Although the anomalous areas contain volumes of soil with extraordinarily high concentrations of CO2 and emission rates thousands of times greater than in normal areas, the concentration of CO2 in the atmosphere 1 to 2 m above land surface over these areas is generally no greater than two or three times the world mean concentration (about 360 parts per million [ppm]). Apparently, the CO2 emitted from the soil rapidly dissipates by convection and diffusion into the atmosphere.
The anomalous areas identified so far are all west of the developed part of the Town of Mammoth Lakes (fig. 2). The Horseshoe Lake area is the most notable CO2 anomaly because of its large area (12 ha or about 30 acres) and nearly complete mortality of the forest within the area (figs. 4B and 4C). The Horseshoe Lake area is a popular and easily accessible campground and day-use area for local residents and tourists. Some of the other anomalous areas are less accessible and the level of forest mortality is less complete.
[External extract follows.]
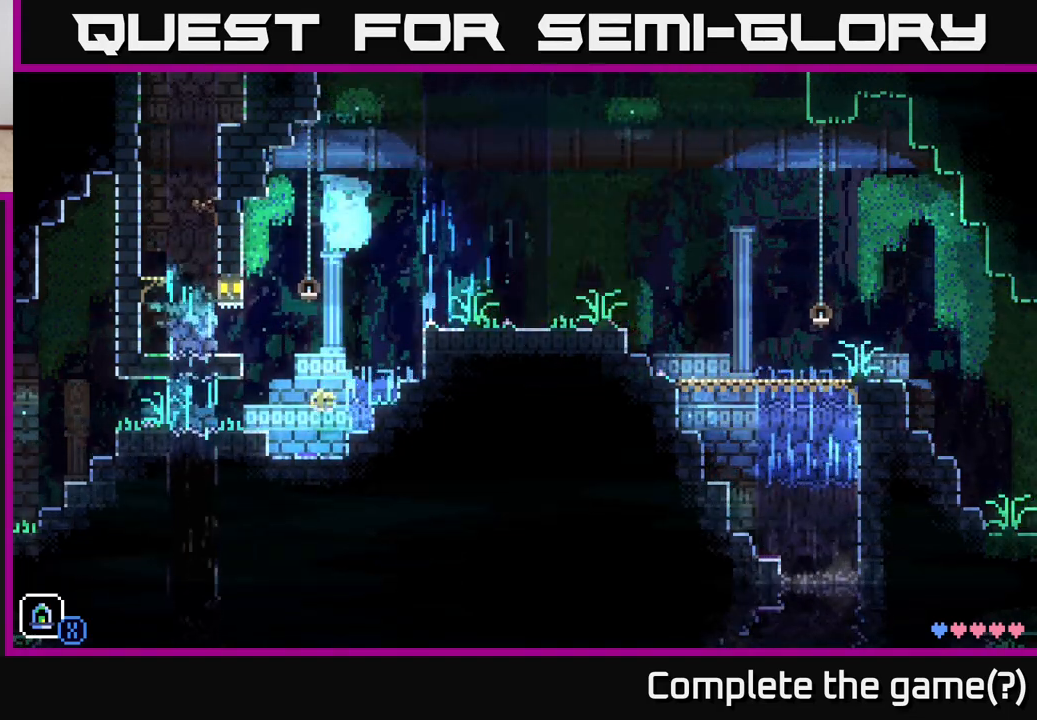
{"buttons": [], "left_stick": "left", "right_stick": "center", "events": [[283, "A", "down"], [333, "A", "up"]]}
The anomalous areas above tree line are more difficult to find because of the lack of visually discernible characteristics. Some of the known anomalies are near to faults mapped by Bailey (1989). Reconnaissance of areas adjacent to faults above tree line has identified a few areas of high CO2 concentrations and emissions. But the accounting of all CO2 anomalies above and below tree line is still not comprehensive. As of September 1997 about 40 ha (approximately 100 acres) of forest had been killed by high concentrations of CO2 in the root zone. The total surface area of known CO2 anomalies, including tree-kill areas, enclaves of bare soil, areas of live forest, and areas above tree line was estimated to be about 60 ha (approximately 150 acres).
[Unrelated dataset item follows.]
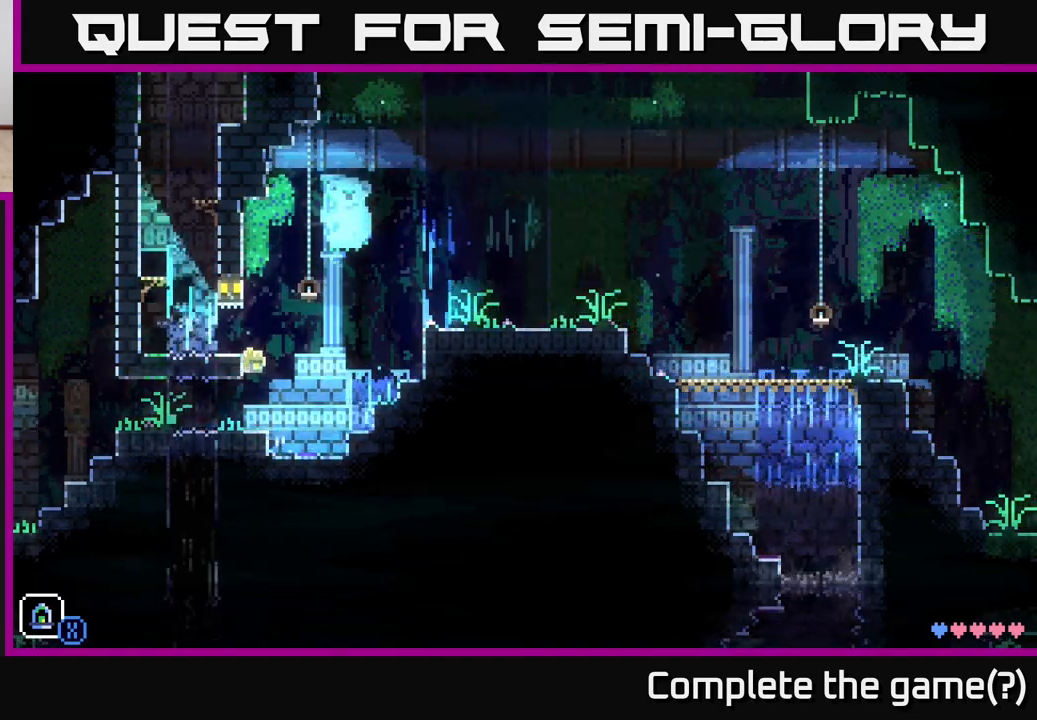
{"buttons": [], "left_stick": "left", "right_stick": "center", "events": []}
The change in the concentrations of CO2 in the soil from land surface to a depth of 2 m has been measured at 14 sites on Mammoth Mountain. Generally, the CO2 concentration increases (positive gradient) with depth in the upper 2 m. But at some locations, reverse gradients or no discernible gradient has been found. These abnormal gradients are most likely caused by heterogeneities of soil-moisture distribution or soil texture and complexities of convective mixing. At well HSL-1, gas-sampling ports have been placed at four depths between 5 and 42 m (42 m is near the water table). The lack of a discernible CO2 concentration gradient over the full thickness of the unsaturated zone at this site suggests either that the CO2 is flowing laterally from a source area topographically upgradient from HSL-1 or that the CO2 flux is driven more by a pressure gradient than by chemical diffusion.
Seasonal variations in CO2 concentrations at selected locations and depths in the soil have been measured. CO2 concentrations in samples collected from three permanent soil-gas samplers in the Horseshoe Lake area are given in the table that follows. Sampler sites HSL-PS1 and HSL-PS3 are located along the edge of the Horseshoe Lake tree-kill area, and both show a strong seasonal variation in CO2 at a depth of 1 m. Site HSL-PS4 is located in the central part of the Horseshoe Lake tree-kill area, and the CO2 concentration shows little seasonal variation.
[Sample depth 1 meter; values expressed in volume percent]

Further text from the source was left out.